Let’s use that as a comparison. Deku works well because his goal is clear: he wants to be the world’s greatest hero. Every action and decision he takes in this series furthers that goal. He had to work his ass off just to compete with everyone else, and he continues to do so. Thanks to all that, he’s a very relatable and likeable character.
Ruby did all of her training and hard work off screen, so she’s already a bad ass by the time we meet her in episode one. She simply wants to be a huntress; not the best huntress in the world, just a huntress. She gets admitted to her dream school in a single episode years before her time, making her the youngest student to attend the school. She’s made the leader of her team after only a single fight with them, and she spends most of her time goofing off and sleeping. She is neither relatable, compelling or even that likeable. She is bland, through and through.
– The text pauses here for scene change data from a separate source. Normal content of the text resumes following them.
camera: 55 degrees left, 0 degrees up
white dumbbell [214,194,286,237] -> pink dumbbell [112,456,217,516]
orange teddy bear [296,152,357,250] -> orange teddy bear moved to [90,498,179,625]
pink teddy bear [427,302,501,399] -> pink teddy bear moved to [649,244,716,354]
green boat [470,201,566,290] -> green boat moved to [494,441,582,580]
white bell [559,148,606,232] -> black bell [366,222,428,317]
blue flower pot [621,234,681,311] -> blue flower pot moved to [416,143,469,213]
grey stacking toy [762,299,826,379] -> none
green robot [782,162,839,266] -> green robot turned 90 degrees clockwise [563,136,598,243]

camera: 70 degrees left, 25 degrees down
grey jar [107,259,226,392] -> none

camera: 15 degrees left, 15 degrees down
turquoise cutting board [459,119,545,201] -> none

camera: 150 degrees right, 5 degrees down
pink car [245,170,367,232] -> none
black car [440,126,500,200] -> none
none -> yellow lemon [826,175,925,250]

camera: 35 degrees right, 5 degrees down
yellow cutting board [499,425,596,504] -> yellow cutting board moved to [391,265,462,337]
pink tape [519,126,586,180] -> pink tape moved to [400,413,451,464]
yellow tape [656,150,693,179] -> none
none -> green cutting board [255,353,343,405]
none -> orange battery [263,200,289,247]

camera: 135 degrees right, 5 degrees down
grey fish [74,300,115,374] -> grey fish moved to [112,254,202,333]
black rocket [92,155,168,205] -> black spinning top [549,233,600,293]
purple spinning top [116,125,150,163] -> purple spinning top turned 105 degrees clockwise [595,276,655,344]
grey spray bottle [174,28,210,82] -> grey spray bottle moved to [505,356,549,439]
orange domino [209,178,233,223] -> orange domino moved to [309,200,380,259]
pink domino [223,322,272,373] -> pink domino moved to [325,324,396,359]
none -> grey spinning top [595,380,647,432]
The star of the show, everyone.
Now, if you like these characters, that’s fine. I can understand completely. Their voice actresses pour a ton of life and energy into these characters, and their unique fighting styles and weapons make their fight scenes interesting. They also play well together in moments where plot isn’t happening, like when they’re playing games in the library.
Y’know. The scenes that shouldn’t exist because they’re filler.
This lack of direction gets even worse come season four and five. Since their school was taken out by the villains (they are all cliched and uninteresting too, in case you were curious) they are forced into an adventure in the big open world. Here’s my question: how does this further their goals? Did their goals change? If so, what to? I’m too confused to be interested or engaged, damn it!
The list goes on and on. If I spent the time deconstructing every character, this post would be as long as a novel. If I added the issues with the world building, villains and terrible magical mcguffins, it would be over a thousand pages. Is that hyperbolic? Maybe. But I do have other things I need to do today, so I’ll stop there today.
If the characters had more attainable and interesting goals that tied them into the plot further than loosely/not at all, this show would be so much better. But it would still need to solve it’s other issues, which would take just as long to fix.
We’ll get to those another day. Maybe.